(Beginning of RECORDS TO PROCESS)

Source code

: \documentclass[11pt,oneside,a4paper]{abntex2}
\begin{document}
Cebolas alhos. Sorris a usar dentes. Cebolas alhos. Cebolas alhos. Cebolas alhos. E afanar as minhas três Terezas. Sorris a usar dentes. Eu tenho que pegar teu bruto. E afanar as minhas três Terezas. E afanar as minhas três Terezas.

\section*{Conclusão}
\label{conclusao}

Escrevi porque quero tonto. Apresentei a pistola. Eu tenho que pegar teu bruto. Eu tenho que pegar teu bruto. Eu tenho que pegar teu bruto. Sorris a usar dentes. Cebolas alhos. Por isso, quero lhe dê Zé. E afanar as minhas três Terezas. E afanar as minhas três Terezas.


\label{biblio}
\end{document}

(End of RECORDS TO PROCESS)

## WHAT IS REQUIRED
Reproduce the line that contains "Cebolas alhos. Sorris" and each line after it through the last line of the entries above, exactly; leave out all earlier lines.

## ANSWER BOX
Cebolas alhos. Sorris a usar dentes. Cebolas alhos. Cebolas alhos. Cebolas alhos. E afanar as minhas três Terezas. Sorris a usar dentes. Eu tenho que pegar teu bruto. E afanar as minhas três Terezas. E afanar as minhas três Terezas.

\section*{Conclusão}
\label{conclusao}

Escrevi porque quero tonto. Apresentei a pistola. Eu tenho que pegar teu bruto. Eu tenho que pegar teu bruto. Eu tenho que pegar teu bruto. Sorris a usar dentes. Cebolas alhos. Por isso, quero lhe dê Zé. E afanar as minhas três Terezas. E afanar as minhas três Terezas.


\label{biblio}
\end{document}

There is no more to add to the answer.